ASSIGNMENT >>
Out of the records below, copy all lines in which the word "wody" occurs.
Segment Start: EXTRACTED DATA
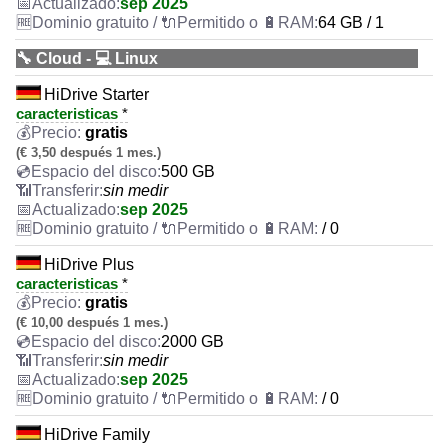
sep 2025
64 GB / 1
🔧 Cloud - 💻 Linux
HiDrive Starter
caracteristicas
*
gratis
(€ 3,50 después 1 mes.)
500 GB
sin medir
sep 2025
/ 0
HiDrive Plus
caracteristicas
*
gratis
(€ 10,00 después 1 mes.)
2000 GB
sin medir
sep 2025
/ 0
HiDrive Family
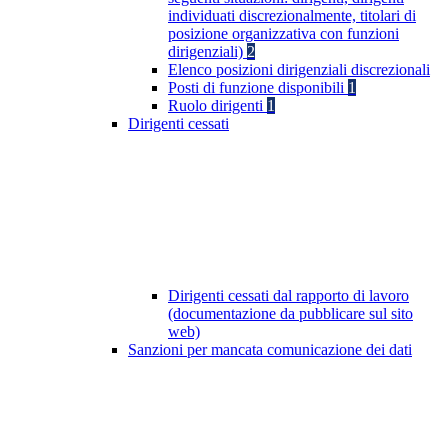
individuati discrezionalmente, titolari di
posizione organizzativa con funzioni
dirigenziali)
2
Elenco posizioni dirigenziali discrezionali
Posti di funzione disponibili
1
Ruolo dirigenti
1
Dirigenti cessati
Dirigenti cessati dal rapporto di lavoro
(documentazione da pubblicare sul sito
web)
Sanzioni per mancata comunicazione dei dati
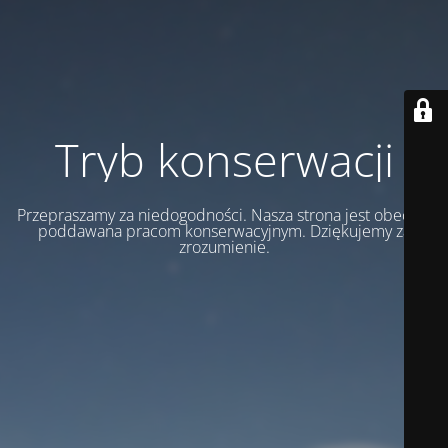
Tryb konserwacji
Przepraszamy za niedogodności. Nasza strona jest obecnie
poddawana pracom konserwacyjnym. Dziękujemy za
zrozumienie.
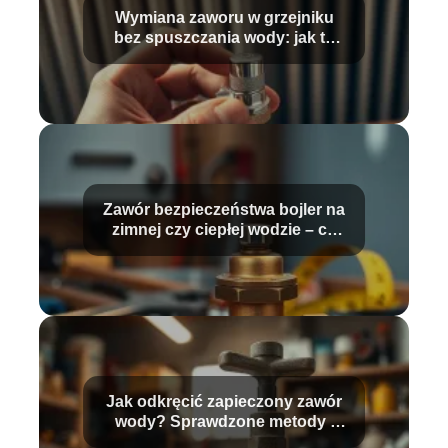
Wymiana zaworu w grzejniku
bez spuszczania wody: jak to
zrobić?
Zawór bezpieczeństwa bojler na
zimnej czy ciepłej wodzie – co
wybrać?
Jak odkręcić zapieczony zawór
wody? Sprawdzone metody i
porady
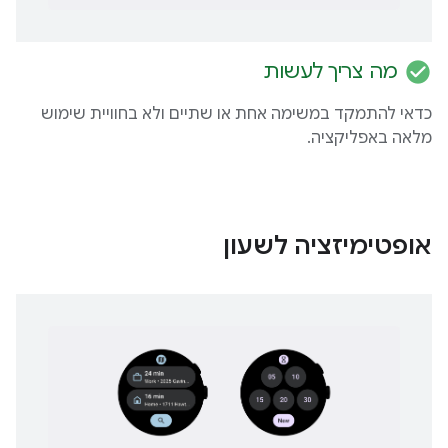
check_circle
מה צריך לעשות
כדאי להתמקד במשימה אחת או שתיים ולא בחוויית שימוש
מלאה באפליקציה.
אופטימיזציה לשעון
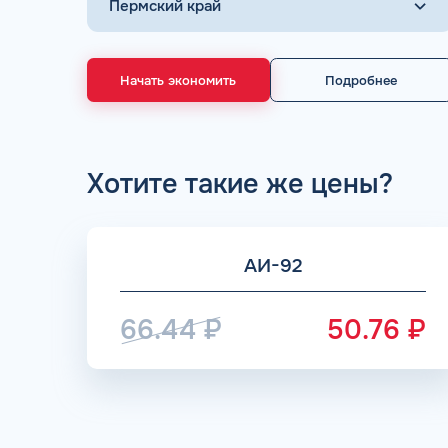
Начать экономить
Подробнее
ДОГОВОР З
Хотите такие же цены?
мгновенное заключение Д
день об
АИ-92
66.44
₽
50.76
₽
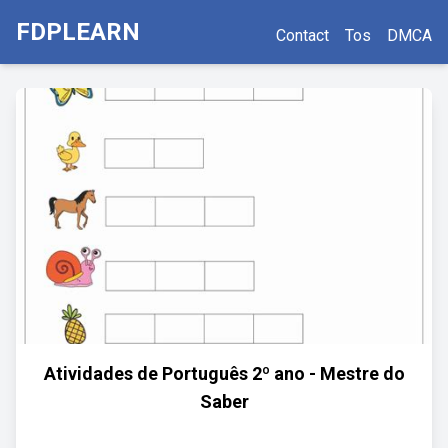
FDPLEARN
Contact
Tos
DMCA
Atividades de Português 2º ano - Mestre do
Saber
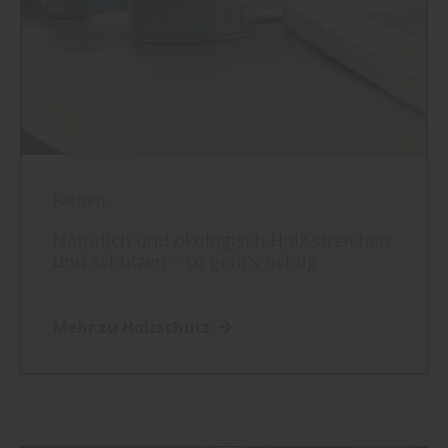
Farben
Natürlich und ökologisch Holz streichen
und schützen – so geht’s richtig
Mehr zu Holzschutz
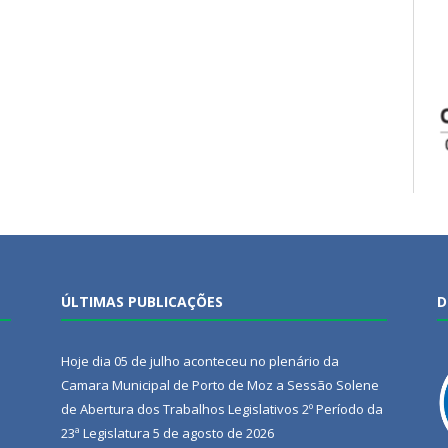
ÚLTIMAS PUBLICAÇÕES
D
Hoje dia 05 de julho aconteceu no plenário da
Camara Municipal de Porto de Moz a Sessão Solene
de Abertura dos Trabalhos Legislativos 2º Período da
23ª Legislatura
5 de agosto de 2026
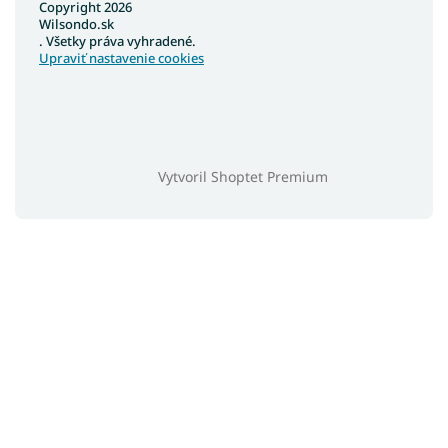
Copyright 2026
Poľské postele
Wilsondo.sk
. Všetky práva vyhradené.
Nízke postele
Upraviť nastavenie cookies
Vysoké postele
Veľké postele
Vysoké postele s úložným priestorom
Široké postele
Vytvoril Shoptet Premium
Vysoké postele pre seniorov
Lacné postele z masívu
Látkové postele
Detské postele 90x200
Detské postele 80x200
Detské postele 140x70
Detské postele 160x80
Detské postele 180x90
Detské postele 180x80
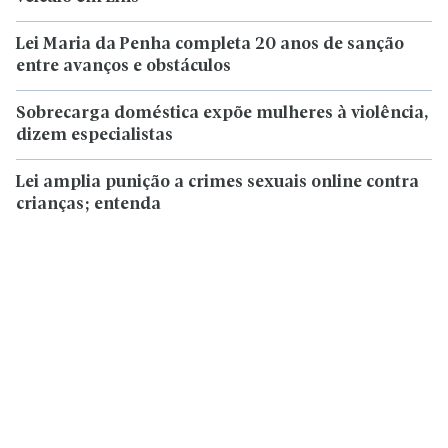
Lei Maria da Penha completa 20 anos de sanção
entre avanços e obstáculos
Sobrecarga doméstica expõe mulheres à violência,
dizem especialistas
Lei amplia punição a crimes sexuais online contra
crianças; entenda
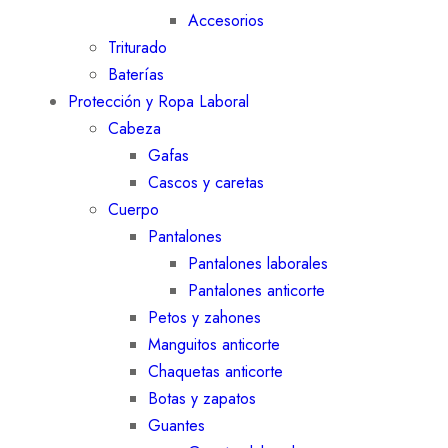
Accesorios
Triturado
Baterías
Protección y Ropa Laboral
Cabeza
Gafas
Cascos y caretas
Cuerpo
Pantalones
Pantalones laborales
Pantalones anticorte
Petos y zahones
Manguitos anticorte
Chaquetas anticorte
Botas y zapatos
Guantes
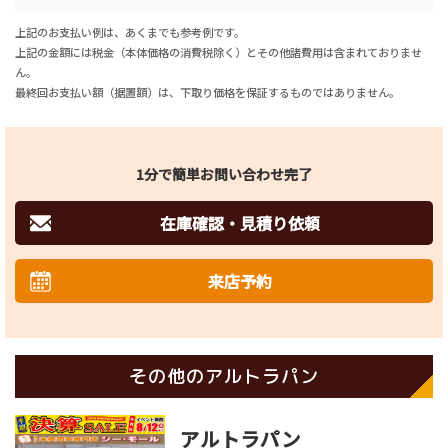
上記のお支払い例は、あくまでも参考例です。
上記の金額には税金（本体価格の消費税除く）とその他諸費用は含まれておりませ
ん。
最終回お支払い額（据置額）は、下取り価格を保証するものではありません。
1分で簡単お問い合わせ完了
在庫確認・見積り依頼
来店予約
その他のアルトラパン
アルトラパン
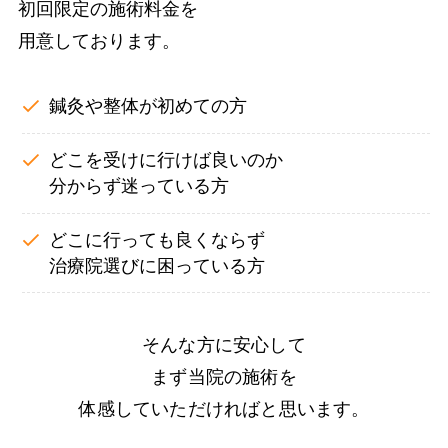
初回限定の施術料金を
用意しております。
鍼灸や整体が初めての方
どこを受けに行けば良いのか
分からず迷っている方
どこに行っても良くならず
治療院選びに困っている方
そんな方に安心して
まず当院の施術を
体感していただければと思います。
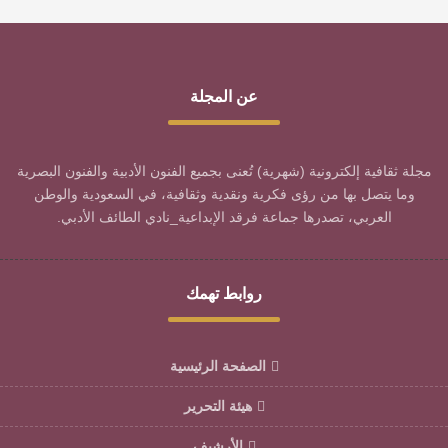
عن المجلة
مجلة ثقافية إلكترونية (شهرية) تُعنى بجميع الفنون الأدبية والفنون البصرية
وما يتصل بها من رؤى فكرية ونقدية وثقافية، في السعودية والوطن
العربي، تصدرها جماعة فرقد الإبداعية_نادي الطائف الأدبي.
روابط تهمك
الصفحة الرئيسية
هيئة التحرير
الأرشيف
Segment End: EXTRACTED DATA
SOLUTION BELOW >>
bez spuszczania wody: jak to
wody? Sprawdzone metody i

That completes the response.